Shy and soft spoken Ganga got married at the age of 17. She faced numerous challenges from the day she married as she had to look after the household with limited income. She did not have any qualification or education to be involved in some job.
“I used to think if I were educated my life could have been better. I always regret for not being able to attend school,” says Ganga, who was born in a poor family.
Her life changed after SOLVE Nepal, one of the Implementing Partners of LWF Nepal, started ‘combating poverty and gender injustice through cooperatives’ program in Lalitpur district targeting poor and marginalized women.
The program raised awareness about micro enterprise and supported poor women to take part in income generating activities. The project is being implemented in Lalitpur district with support from Women’s Bank Finland through Finn Church Aid.

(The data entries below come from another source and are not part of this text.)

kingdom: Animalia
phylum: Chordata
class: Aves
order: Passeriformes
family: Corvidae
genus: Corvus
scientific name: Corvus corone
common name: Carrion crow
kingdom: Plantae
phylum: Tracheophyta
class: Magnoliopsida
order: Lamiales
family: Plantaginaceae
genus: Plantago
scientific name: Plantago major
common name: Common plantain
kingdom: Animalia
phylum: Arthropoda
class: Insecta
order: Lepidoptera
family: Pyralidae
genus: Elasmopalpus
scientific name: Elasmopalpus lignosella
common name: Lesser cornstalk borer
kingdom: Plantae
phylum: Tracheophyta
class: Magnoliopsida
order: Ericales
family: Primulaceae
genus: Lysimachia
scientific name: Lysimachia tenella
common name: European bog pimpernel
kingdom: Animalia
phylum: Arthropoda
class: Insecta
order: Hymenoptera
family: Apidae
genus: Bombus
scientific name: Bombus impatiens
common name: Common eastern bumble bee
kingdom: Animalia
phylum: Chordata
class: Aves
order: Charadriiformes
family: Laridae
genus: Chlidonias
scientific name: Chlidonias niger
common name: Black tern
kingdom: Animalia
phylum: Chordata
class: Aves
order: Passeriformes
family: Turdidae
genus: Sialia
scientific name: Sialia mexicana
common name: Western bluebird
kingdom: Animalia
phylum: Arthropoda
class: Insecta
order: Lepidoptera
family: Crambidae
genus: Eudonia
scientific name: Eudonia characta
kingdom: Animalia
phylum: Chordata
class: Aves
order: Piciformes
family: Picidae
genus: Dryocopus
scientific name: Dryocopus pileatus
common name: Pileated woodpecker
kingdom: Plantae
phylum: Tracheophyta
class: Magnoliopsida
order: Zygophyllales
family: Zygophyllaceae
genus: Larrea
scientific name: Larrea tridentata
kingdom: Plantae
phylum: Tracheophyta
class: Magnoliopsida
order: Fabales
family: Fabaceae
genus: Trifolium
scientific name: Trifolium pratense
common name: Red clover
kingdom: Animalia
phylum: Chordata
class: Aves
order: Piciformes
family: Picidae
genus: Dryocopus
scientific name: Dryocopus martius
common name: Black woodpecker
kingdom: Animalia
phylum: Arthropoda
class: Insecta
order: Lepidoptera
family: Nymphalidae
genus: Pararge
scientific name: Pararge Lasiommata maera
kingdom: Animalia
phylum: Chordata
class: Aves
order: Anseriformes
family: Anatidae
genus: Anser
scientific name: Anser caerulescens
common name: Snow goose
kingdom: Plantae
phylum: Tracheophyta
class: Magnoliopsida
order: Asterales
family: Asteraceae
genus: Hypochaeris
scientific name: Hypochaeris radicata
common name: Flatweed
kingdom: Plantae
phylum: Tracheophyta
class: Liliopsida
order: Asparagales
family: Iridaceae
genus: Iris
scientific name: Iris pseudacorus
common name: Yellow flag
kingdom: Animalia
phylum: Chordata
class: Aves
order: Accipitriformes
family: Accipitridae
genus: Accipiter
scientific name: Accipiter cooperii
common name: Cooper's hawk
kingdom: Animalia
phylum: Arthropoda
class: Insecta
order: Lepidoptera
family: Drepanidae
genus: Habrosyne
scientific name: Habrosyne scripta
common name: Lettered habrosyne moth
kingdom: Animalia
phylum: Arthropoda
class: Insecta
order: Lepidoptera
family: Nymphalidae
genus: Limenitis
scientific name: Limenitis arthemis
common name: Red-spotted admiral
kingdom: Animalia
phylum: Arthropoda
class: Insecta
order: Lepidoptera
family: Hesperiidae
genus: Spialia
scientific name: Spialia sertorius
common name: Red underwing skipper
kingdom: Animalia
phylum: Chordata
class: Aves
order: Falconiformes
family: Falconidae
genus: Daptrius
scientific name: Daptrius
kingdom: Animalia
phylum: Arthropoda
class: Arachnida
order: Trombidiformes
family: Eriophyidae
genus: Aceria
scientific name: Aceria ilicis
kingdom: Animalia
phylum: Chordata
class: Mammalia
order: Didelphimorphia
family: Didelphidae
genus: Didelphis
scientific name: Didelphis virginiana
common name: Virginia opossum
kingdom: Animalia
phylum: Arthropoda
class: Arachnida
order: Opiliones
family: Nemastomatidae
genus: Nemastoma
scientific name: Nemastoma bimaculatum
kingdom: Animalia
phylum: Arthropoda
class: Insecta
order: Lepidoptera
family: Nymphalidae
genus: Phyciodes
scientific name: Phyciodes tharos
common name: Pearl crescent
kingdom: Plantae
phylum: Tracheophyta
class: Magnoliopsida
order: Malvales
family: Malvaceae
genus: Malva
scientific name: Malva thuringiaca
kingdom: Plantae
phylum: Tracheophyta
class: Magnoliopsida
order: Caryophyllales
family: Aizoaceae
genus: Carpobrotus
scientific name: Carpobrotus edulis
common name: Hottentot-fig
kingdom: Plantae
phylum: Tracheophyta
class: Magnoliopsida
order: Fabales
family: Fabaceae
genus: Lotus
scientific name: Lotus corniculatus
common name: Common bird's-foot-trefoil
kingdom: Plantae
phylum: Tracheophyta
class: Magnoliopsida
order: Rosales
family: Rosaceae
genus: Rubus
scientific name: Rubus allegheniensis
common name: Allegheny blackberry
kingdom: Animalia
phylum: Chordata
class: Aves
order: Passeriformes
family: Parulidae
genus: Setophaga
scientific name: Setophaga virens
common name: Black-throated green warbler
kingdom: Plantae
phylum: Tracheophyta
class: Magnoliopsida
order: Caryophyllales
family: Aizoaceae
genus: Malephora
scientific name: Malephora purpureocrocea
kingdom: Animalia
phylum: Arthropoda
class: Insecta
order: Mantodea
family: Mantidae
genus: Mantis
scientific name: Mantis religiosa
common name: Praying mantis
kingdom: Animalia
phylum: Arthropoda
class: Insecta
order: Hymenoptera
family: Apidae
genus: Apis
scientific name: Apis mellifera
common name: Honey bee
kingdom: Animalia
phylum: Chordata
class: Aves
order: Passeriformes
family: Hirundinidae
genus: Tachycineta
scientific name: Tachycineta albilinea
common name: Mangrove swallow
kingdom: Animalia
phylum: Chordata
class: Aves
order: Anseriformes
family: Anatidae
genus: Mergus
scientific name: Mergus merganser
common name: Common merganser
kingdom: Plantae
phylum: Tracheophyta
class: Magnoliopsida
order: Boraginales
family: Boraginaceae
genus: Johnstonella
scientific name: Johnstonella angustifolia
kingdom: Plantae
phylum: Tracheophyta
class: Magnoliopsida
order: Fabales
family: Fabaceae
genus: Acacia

Ganga also got chance to participate in the program. The program helped women to form groups and develop the habit of saving regularly. She even became the member of the cooperative. The project not only helped Ganga to learn about micro enterprise but she was able to get training on pig farming. The pig farming changed her life. She took a loan of NPR 15,000 (approx 120 euros) and bought 3 piglets. She sold them on profit and paid her loan back on due time. It gave her confidence to expand the work. She again took loan of NPR 50,000 (approx 400 euros) and raised 36 pigs.
She says, I am getting a minimum of 10/12 thousand rupees (approx 80-100 euros) profits from the sale of one pig. Today along with pigs, she has 5 goats and 2 calves. She even sells bacon (pig meat) on contract basis in Kathmandu. She makes an annual transaction of NRP 400,000 to 600,000 (approx 3,200 to 4,800 euros) from pig farming and contract base meat selling. After using some money on household activities and children’s education she saves the remaining in the cooperative.
“The program brought so many changes in my life. I have been living a better life now. I never imagined this would happen. The literacy class helped me to calculate my profit and investment. I have already paid back the loan of 50 thousand rupees and now I plan to raise 50 to 60 pigs and be an example to all. I am so satisfied and content with my life now,” says Ganga with confidence in her voice.